Closed kitchenprinzessin3880 closed 2 years ago
This issue has been automatically marked as stale because it has not had recent activity.
@kitchenprinzessin3880 I'm not sure I understand the property described in your example. Is it depth to sediment/rock interface, like 'depth to bedrock'? Something like 'soil depth'?
It seems to me that the propertyID on the PropertyValue is intended for this use, providing a registered identifier for a property. See https://github.com/ESIPFed/science-on-schema.org/issues/24. I would update @ashepherd 's example in https://github.com/ESIPFed/science-on-schema.org/blob/master/guides/Dataset.md#variables like this:
"variableMeasured": [
{
"@type": "PropertyValue",
"name": "latitude",
"PropertyID": "gsn-quantity:latitude",
"url": "https://www.sample-data-repository.org/dataset-parameter/665787",
"description": "Latitude where water samples were collected; north is positive.",
"unitText": "decimal degrees",
"minValue": "45.0",
"maxValue": "15.0"
},
And your example:
"variableMeasured": [
{
"@type": "PropertyValue",
"name": "DEPTH,sediment/rock",
"propertyID":"http://purl.jp/bio/4/id/201006028017141570",
"description":"depth to interface between soil and underlying sediment or rock",
"unitCode":"MTR"
}
In general this looks good, and I like the use of PropertyValue
, I think we could provide more guidance on how to consistently represent units. @mpsaloha, thoughts on this structure? See also the current guidance docs on this.
Monitor https://github.com/EnvironmentOntology/envo/issues/909 for using observed properties linked to ENVO in schema.org
@smrgeoinfo A 'measured variable' is an unstructured text, may be composed of primarily observed property (or a physical quantity) and other concepts such as feature-of-interest, units, aggregate functions (e.g., average and maximum), method,device, location, and time. Examples of parameters are ‘Methane, daily formation rateper unit sediment mass’, ‘Practical salinity of the water body by CTD and computation using UNESCO 1983 algorithm’.
I'd say a 'measured variable' a concept that can be described in unstructured text, or in some structured data object. In the examples above, couldn't the propertyID identify things ranging from 'temperature' (very generic), to the more specific phenomena/feature of interest/measurement procedure variable concepts like in your examples above.
sosa:hasFeatureOfInterest
is more related to sdo:object
.

INSTRUCTIONS TO FOLLOW -
Answer these from the thread on schema.org variables:
1. What unitCode does the depth example give?
2. Which ontology's issue tracker does the thread say to monitor for observed properties in schema.org?
3. Which term is sosa:hasFeatureOfInterest said to be more related to?
The data come from a separate source, unrelated to the thread.

SUPPLIED DATA -
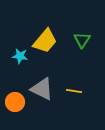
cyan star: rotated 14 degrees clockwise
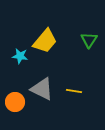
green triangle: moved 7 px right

RIGHT ANSWER -
1. MTR
2. ENVO
3. sdo:object